Мимо дома проезжали, догнала их у колодца Анисья, мать. Задыхаясь от бега, сунула в колени ребяткам две горячих, с подгорелым творогом, лепешки и хотела говорить что-то, не имеющее явственных слов, а только одну боль материна расставанья... Тут вдарил Савелий всем кнутовищем вдоль Воронка, и взыграл тот кривыми ногами и обвисшим брюхом. Егор Иваныч сунулся носом в Савельеву спину, чертыхнулся, сломал папироску и погрозил Анисье кулаком. Что-то кричала еще Анисья, а впереди уже начинался лес. Поднимался там снежный парок. Еще пуще здесь, чем в открытом поле, зудило ноздри морозцем. В зимний убор обряжался умирающий лес.
На первой развилине пути – правая шла в Гусаки – выплюнул Егор Иваныч сломанную папироску:
– Бабы – бабы и есть! – с досадой отрубил он. – Ну, чего ей бегать, ровно бешеной. Ну-ко, двинься, малец, не грязни сапога.
– А как же! – охотно откликнулся Савелий. – Вот ты даве меринка моего хаял. Я и говорю, у лошади, говорю, зубы главное. Она зубами пищу принимает. А брюхо – это никакого влияния...
– Ладно, ладно... на пень наедешь! – оборвал его Брыкин.
Голые, предзимние леса бежали по сторонам. Шмыгали малые лесные лысинки, мертвенные от проиндевелой зелени. Прошагивали мимо широким шагом темные сосновые стволы.
...и вот пременилась жизнь ваша, Егор Иваныч. Давно ль в холостом виде по земле гулял, и никаких забот, кроме как родителям пятерку в месяц для благолепия дома и во исполнение христианской заповеди. Вот тоже и Аннушка. Девочкой была – насмешкой и недобрым словом Егорку шпыняла: и ряб, и мал, и глаза заместо пуговок к штанам бы! Но и тогда Егорка Тарары на бойкую Анку зуб точил. Ах, погодите, Анна Григорьевна, все на свете совсем не окончательно. Почем знать, может милей всех стану, может и детенычка спородите от убогого лупоглазого Егорки. А уж тогда и выявится власть его над большим твоим смутительным телом: и поцелуем, и полушалком, и кулаком...
...и вот стала Аннушка законной хозяйкой в Брыкинском дому. Будет теперь в город, к мужу, покорные письма слать. Летом – полевые тяготы на Брыкиных.
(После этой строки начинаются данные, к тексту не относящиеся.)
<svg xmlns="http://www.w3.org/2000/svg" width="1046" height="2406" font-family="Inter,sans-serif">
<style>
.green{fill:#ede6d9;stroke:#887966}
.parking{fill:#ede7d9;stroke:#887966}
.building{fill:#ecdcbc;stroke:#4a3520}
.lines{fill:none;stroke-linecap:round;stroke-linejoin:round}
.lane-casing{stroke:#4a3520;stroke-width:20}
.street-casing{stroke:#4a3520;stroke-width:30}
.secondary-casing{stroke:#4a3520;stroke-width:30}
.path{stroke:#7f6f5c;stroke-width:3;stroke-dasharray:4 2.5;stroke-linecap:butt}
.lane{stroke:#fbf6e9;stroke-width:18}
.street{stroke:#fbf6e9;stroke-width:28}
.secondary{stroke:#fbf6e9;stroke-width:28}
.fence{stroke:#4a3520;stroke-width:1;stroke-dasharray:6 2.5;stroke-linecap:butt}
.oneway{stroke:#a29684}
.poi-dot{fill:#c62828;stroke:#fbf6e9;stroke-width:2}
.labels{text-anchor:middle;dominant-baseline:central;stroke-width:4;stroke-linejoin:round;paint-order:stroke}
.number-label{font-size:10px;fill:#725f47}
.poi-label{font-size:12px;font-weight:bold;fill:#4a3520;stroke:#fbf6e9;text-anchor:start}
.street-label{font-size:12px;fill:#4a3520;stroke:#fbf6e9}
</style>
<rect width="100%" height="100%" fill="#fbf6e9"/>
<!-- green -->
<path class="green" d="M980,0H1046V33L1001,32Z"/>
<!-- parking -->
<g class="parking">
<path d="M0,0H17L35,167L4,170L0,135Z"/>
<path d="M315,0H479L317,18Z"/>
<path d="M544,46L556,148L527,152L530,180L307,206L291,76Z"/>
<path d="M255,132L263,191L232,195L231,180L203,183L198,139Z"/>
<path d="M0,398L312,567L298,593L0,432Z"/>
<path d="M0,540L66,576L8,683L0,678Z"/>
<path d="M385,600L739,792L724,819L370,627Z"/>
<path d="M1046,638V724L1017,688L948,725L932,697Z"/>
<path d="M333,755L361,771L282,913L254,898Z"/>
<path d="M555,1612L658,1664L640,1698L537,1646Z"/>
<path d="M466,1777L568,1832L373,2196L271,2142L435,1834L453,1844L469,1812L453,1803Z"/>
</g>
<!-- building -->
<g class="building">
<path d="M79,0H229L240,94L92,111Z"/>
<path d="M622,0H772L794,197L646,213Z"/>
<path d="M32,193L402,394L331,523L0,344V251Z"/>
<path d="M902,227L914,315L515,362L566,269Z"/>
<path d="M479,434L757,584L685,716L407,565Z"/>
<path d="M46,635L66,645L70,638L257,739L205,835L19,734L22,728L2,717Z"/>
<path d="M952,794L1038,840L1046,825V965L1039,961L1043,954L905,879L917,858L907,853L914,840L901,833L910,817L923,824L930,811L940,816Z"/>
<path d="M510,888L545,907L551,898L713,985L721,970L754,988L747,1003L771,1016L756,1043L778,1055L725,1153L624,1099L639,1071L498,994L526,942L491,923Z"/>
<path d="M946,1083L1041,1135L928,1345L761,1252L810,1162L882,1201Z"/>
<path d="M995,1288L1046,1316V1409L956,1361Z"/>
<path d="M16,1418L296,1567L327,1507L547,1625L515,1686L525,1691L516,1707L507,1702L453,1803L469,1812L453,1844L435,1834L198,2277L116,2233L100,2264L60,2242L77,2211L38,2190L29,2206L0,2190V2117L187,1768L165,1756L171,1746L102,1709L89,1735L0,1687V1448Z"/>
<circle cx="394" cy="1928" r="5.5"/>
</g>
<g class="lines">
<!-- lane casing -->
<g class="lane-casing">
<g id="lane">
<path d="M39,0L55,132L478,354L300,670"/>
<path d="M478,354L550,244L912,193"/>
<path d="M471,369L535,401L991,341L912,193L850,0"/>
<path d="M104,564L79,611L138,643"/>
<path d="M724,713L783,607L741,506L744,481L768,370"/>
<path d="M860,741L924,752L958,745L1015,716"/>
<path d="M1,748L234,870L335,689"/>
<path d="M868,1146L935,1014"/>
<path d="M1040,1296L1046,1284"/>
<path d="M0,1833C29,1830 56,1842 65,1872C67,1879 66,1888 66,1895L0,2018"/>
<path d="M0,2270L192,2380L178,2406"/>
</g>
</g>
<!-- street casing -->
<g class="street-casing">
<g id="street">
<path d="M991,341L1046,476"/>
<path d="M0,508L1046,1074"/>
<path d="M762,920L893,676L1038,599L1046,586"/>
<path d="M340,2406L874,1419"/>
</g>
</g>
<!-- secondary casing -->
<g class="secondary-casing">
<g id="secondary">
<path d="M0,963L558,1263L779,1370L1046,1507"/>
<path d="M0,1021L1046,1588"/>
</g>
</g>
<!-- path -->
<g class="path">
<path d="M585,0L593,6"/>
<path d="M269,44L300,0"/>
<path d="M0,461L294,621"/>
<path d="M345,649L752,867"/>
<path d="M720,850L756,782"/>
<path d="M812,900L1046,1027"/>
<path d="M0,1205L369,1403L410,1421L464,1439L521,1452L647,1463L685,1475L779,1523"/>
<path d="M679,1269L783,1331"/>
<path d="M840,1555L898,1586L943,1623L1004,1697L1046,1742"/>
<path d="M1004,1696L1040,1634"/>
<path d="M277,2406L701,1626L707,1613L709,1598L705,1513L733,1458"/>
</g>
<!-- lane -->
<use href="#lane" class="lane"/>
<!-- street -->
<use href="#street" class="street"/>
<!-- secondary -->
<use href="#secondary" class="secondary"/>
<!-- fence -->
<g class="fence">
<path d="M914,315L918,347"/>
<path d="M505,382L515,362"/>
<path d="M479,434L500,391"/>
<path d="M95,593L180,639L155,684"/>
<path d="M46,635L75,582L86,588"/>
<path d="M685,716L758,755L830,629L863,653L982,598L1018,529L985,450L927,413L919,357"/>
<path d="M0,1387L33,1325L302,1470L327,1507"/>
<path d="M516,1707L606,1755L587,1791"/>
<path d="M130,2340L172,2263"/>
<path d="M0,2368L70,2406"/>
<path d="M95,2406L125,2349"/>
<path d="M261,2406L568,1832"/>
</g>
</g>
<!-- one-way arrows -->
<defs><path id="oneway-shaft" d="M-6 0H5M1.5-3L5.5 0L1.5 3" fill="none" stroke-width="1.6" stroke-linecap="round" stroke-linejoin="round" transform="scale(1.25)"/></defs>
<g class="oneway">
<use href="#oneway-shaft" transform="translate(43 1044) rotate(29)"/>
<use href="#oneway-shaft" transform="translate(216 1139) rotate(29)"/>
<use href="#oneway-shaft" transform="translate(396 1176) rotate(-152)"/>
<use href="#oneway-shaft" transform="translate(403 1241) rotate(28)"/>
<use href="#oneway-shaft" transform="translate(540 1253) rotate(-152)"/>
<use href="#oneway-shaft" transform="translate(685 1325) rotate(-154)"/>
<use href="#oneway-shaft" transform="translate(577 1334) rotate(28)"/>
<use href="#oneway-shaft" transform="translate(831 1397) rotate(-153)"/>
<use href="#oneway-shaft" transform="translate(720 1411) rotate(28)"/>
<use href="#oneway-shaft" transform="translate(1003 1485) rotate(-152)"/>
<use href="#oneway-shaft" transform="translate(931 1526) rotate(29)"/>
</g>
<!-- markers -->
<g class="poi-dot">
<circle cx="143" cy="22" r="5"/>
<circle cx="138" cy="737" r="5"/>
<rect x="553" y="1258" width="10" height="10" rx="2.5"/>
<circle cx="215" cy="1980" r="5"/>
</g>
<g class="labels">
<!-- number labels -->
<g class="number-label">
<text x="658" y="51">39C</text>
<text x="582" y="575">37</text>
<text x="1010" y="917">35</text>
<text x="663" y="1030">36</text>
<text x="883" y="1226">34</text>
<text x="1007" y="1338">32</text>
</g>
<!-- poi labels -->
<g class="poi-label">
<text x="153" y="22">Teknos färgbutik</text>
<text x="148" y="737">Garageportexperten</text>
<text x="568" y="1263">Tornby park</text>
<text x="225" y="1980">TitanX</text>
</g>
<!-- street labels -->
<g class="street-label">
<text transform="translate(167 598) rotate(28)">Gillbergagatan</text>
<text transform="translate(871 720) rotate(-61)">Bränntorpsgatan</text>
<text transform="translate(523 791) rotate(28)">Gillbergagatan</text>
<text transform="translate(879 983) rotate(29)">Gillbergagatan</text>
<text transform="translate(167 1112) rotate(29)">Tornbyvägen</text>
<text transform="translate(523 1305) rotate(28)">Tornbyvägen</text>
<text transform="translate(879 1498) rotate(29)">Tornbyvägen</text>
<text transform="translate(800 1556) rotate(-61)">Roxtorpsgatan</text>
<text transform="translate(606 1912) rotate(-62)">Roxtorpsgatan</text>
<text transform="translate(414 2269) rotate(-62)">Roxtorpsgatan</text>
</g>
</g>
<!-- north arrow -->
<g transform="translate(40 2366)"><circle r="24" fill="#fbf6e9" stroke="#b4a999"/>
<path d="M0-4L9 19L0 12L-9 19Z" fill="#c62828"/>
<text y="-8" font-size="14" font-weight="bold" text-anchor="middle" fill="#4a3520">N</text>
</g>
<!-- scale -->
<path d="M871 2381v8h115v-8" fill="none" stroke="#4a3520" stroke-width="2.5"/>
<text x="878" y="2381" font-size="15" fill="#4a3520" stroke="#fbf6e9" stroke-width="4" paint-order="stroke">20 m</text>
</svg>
Зимами – сидеть будет под оконцем, сиротливая да скучная, в непрестанной тревоге, не завел ли другую, – ждать. И от любви московского магазинщика, Егора Брыкина, заведется в дому тихонький мальчик. Ему будешь ты, Егор Иваныч, в письмах слать родительское благословение, а в приезды учить пониманию жизни, не снимая кожи, но внедряя покорство и ум. Ах, какие развлечения наполнят житейскую твою скуку, Егор Иваныч!
Страшились шевельнуться Савельевы ребятки, хоть и давил Пашке на ногу ящик с яблоками, а у Сени затекла нога. Боялся вынуть ногу из-под ящика Пашка, словно мог обидеться Брыкинский ящик. Сеня дремал, склонясь на Пашкино плечо. Все чудился ему почему-то скворешник, что стоит привязан к черемухе, перед домом. Во все последующие годы, когда думал о родном селе, скворешник этот, крохотный домок весны, первым вставал в Семеновой памяти.
Не знали братья, что не вернутся в село в прежнем своем виде. Не знали, какие ждут их в городе небывалости. Дома – в каждом деревенской колоколенке укрыться впору. Машины – пожирательницы угля, извергающие с гамом и грохотом вещь из себя. Люди – хлопотливое, толкотливое племя, ищущее предела вещам, спешащее надумать больше, чтоб туже людям же на земле стало жить. Не знали и потому не плакали.